● TEXT EXCERPT:
While it is positive to see that improvement, it is still short of the broader population split. Things do not get better when we consider that only 20% of VC investment team professionals are women, falling to 13% of senior decision makers.
I shouldn’t need to spell out why this is an issue in 2021, but I think it’s worth reiterating. As VCs, we give ambitious companies that want to make an impact the means to accelerate their journey and get closer to their goals. We use data, we use past performance, we will be as scientific and rigorous as possible, but there comes a point where personal bias seeps in.
As ETF Partners’ founding partner, Patrick Sheehan, pointed out in a paper he co-authored in 2019, everyone is biased in their own way. The problem is that individuals can have the “power to either magnify or undermine our invaluable experience.”
To avoid that and only support those startups that reflect our own narrow world views, we need to expose ourselves and our decision-making processes to as diverse an array of opinions as possible. We need diversity of gender, diversity of lived experience, race and ethnicity, education and socio-economic background.
Greater diversity for better results
It delivers improved results, too. A 2018 study looking at diversity in VC noted that “the more similar the investment partners, the lower their investments’ performance. For example, the success rate of acquisitions and IPOs was 11.5% lower, on average, for investments by partners with shared school backgrounds than for those by partners from different schools. The effect of shared ethnicity was even stronger, reducing an investment’s comparative success rate by 26.4% to 32.2%.”
To put it more bluntly, greater diversity delivers better results.
So, as VCs, we need to be more diverse. That’s easier said than done. While large multinationals – when faced with the same diversity challenges – have multiple opportunities to give underrepresented groups accelerated experiences, the smaller size of VC firms can make this a challenge. It’s also a lot of fun being a VC, so once people join a firm, they tend to stay around so there’s less churn and therefore less new opportunities opening up than there are in other sectors or types of company.
Then there’s the network question. A VC’s network is their value – with so many VCs once on management teams and startup leaders themselves, we’re effectively importing the diversity – or lack thereof – of the entrepreneurial scene 10, 15, 20 years ago. This all adds up macro change being slow.
An industry on the cusp of change
This doesn’t mean the industry has got its head in the sand. VCs know we have a problem, and there is a real desire to change.
More and more, funds are taking action to effect change, such as being more open about their current diversity and how they’re going to change it through more detailed reporting. Even those that wouldn’t rush to do this don’t really have an option – many limited partners (those that invest in funds) are expecting gender diversity data. For example, The British Business Bank now requires firms it backs to report on gender diversity both in their own team and those of the companies the funds are investing in.
There’s also a lot more advice available on how to improve. Diversity VC has a toolkit providing actions that cover everything from unconscious bias training to instructing recruiters, and it has also developed The Diversity VC Standard. This is an assessment and certification process that sets a benchmark for best practice on Diversity and Inclusion (D&I) in VC, with recipients on the standard considered to follow exemplary D&I practices.
Finally, the greatest way to accelerate diversity is to invest in startups led by more diverse teams. Encouragingly, new data from Crunchbase suggests this might be happening: in rounds of $100M or more for US companies at Series A and B stage between January and mid-February, 30% of these investments went to female- or black-led management teams.
An accelerated rate of change?
We are starting to see change. In my own career, I have gone from being the only woman on the ETF Partners investment decision-making team to being one of four. The key is that we kick on from there, that we hold the ecosystem to account, and we don’t allow anyone to become complacent about the progress that has been achieved.
I believe that rate of change will only accelerate as more people see VCs diversifying and start to consider the sector as a real opportunity, irrespective of race, gender or educational background.
Lucy Rand is investment manager at ETF Partners, a sustainability-focused investment company.

● DATA UNDER STUDY:
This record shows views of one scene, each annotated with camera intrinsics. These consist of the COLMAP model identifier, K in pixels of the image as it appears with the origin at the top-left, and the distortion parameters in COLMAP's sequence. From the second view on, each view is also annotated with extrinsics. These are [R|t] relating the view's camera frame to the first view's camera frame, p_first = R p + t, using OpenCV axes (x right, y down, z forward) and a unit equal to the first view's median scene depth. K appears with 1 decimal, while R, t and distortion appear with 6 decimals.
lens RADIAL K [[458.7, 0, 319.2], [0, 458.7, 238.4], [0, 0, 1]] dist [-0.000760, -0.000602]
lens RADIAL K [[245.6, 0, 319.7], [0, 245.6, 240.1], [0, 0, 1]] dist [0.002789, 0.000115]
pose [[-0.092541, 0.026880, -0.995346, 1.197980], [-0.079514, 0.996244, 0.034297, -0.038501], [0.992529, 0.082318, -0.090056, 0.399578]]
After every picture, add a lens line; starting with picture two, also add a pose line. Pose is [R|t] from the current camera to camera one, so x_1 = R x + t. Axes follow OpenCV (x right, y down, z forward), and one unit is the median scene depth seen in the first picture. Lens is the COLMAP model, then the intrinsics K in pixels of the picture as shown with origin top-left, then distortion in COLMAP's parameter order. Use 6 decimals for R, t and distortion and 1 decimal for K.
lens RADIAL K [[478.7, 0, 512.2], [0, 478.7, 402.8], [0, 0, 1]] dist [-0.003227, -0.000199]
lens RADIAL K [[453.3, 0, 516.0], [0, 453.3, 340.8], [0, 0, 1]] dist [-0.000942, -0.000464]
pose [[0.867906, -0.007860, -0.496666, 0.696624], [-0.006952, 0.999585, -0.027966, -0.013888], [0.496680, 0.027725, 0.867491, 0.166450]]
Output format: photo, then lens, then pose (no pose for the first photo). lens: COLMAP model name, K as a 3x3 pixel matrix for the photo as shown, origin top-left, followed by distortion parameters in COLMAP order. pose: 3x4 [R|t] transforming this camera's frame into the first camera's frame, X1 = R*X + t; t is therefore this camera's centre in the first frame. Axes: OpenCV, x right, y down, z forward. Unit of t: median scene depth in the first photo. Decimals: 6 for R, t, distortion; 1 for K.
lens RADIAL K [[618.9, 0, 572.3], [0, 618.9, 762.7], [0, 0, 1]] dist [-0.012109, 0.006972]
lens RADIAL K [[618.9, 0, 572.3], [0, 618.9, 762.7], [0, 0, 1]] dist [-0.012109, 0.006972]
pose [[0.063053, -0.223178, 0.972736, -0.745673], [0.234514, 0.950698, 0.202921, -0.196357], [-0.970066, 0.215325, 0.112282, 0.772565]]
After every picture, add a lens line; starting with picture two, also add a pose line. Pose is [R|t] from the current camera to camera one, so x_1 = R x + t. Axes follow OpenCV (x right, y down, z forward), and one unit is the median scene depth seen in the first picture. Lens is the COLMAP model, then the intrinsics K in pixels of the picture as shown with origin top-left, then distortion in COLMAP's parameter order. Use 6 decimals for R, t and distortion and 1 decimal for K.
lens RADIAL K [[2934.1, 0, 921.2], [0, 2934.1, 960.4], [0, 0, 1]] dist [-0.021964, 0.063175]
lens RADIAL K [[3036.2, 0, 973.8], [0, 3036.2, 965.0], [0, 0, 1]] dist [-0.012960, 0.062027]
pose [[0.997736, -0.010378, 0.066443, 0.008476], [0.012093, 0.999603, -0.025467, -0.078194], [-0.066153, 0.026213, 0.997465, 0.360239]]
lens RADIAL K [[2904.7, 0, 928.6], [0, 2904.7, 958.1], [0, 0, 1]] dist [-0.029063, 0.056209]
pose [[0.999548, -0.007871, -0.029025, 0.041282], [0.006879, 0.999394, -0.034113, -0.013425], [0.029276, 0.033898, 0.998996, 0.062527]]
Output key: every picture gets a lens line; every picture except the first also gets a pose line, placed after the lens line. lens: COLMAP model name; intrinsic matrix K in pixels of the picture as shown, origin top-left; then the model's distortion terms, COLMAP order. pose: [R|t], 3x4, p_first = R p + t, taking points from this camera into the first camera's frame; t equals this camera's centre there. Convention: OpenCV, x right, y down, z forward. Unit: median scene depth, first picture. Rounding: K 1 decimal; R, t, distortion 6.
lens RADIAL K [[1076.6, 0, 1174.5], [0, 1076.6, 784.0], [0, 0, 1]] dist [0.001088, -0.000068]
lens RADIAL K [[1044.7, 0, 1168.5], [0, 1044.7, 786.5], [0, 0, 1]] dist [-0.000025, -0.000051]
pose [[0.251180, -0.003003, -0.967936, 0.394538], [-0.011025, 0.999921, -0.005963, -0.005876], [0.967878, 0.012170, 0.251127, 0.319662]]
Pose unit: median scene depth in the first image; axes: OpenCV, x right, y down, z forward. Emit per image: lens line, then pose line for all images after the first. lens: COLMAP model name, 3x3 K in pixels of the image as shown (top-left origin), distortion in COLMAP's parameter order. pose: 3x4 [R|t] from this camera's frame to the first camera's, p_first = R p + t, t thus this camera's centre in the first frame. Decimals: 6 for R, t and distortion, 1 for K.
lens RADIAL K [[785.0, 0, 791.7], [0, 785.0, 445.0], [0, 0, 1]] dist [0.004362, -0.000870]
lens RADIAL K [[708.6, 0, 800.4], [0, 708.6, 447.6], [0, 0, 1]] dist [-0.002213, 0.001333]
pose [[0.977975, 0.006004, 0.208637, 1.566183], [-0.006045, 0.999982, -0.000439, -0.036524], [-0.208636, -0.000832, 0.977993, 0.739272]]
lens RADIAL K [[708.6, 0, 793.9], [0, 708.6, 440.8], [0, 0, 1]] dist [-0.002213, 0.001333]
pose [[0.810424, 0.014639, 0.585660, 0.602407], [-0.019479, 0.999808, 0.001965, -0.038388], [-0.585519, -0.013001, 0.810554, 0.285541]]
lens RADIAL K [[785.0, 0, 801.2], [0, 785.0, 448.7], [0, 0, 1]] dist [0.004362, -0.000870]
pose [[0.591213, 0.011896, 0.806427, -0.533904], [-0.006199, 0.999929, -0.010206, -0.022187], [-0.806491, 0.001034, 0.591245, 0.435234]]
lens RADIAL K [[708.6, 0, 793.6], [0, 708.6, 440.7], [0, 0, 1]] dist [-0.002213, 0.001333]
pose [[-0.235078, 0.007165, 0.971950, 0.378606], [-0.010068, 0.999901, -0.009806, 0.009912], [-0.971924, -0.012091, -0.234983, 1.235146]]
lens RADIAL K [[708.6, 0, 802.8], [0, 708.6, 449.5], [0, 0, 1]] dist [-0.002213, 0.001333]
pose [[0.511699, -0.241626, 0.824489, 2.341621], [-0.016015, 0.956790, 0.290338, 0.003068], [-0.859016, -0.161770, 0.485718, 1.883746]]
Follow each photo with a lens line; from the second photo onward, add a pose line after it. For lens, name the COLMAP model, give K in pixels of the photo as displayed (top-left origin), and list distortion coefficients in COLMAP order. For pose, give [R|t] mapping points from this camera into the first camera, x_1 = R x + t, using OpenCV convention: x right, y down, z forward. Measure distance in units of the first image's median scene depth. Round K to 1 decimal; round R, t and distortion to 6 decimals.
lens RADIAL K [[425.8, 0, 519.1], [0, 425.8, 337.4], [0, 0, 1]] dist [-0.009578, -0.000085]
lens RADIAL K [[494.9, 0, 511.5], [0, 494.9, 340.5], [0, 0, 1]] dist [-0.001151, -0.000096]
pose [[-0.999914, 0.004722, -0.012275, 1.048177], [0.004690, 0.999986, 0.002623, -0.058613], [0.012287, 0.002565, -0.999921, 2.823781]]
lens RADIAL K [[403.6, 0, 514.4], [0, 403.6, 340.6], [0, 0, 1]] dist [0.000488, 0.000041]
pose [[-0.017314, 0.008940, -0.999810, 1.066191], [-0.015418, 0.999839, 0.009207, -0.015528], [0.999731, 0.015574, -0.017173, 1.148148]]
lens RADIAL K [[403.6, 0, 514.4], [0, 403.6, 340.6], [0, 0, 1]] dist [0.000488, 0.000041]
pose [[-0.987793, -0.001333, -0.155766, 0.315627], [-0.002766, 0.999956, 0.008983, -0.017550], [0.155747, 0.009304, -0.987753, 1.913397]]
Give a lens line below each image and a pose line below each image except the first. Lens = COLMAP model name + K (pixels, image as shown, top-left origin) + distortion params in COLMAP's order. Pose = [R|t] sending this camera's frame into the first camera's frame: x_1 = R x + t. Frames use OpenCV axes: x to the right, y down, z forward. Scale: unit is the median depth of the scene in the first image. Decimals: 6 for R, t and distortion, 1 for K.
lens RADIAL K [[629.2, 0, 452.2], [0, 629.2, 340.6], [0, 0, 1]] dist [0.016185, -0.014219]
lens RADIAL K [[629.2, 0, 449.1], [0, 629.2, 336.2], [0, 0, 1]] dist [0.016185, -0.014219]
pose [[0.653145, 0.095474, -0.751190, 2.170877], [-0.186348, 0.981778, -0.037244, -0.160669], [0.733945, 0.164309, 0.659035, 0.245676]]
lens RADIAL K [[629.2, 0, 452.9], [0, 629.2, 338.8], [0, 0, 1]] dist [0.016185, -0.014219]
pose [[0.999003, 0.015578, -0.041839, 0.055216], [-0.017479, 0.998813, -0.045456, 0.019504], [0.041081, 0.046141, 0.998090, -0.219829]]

● PROBLEMS TO SOLVE:
1. Could you return the passage of the article on diversity in venture capital running from "An accelerated rate" up to and including "sustainability-focused investment company.", copied word for word?
2. In the article on diversity in venture capital, what does the British Business Bank now require of the firms it backs?

● RESPONSES:
1.
An accelerated rate of change?
We are starting to see change. In my own career, I have gone from being the only woman on the ETF Partners investment decision-making team to being one of four. The key is that we kick on from there, that we hold the ecosystem to account, and we don’t allow anyone to become complacent about the progress that has been achieved.
I believe that rate of change will only accelerate as more people see VCs diversifying and start to consider the sector as a real opportunity, irrespective of race, gender or educational background.
Lucy Rand is investment manager at ETF Partners, a sustainability-focused investment company.

2. It requires them to report on gender diversity both in their own team and in the teams of the companies the funds are investing in.